**ACTION ITEM**
Please show every line from the entries that carries the word "seen".

Stored data entries
..............................

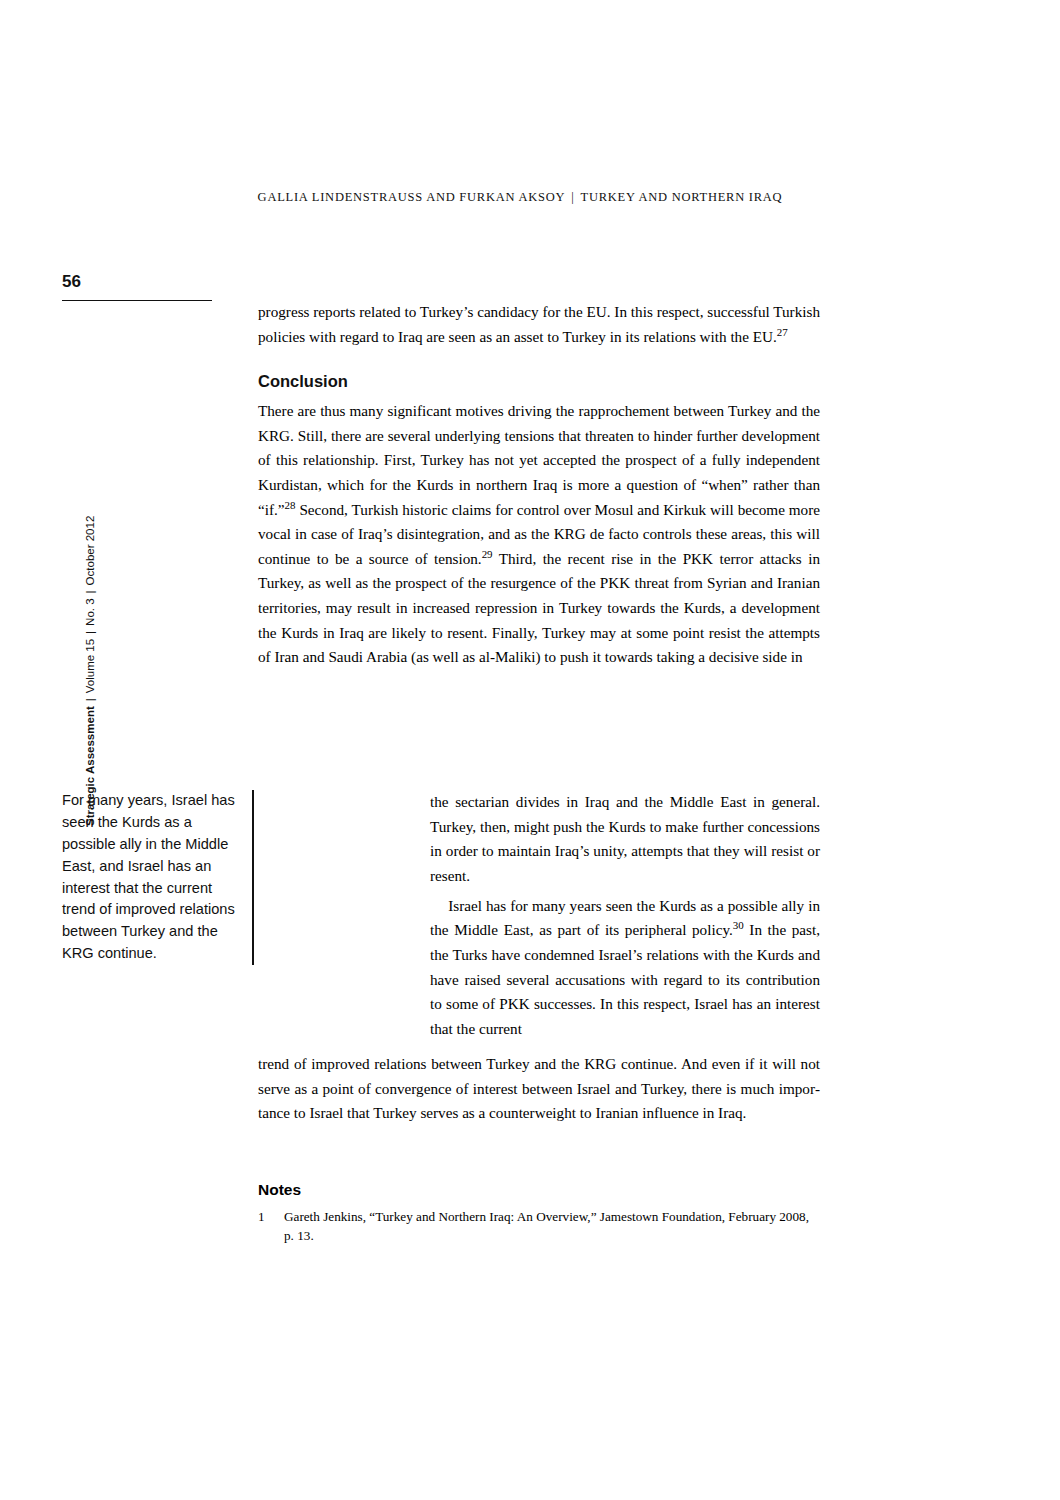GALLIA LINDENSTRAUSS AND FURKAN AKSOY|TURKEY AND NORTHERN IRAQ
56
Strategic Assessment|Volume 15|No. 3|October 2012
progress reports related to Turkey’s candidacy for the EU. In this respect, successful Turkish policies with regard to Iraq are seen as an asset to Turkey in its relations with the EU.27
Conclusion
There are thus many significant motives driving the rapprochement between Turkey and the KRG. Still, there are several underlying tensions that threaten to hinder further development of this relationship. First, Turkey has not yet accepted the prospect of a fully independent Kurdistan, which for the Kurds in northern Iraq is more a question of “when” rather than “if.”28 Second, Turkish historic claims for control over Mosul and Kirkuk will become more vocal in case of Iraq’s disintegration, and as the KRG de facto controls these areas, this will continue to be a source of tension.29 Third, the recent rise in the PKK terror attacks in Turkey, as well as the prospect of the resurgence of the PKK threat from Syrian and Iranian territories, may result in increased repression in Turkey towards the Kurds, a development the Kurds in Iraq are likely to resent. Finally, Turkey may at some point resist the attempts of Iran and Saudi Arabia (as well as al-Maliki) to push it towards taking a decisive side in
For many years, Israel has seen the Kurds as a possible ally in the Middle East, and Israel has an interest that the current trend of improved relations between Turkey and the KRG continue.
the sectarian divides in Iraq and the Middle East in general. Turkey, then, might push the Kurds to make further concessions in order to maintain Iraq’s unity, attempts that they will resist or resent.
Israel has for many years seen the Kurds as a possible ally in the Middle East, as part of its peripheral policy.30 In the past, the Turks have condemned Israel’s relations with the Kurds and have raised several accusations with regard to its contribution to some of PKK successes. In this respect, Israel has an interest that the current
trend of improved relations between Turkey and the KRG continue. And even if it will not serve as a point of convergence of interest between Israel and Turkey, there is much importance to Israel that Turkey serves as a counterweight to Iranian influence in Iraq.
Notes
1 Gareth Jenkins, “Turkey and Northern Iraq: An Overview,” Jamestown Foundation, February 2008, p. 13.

..............................

**COMPLETED TASK**
progress reports related to Turkey’s candidacy for the EU. In this respect, successful Turkish policies with regard to Iraq are seen as an asset to Turkey in its relations with the EU.27
For many years, Israel has seen the Kurds as a possible ally in the Middle East, and Israel has an interest that the current trend of improved relations between Turkey and the KRG continue.
Israel has for many years seen the Kurds as a possible ally in the Middle East, as part of its peripheral policy.30 In the past, the Turks have condemned Israel’s relations with the Kurds and have raised several accusations with regard to its contribution to some of PKK successes. In this respect, Israel has an interest that the current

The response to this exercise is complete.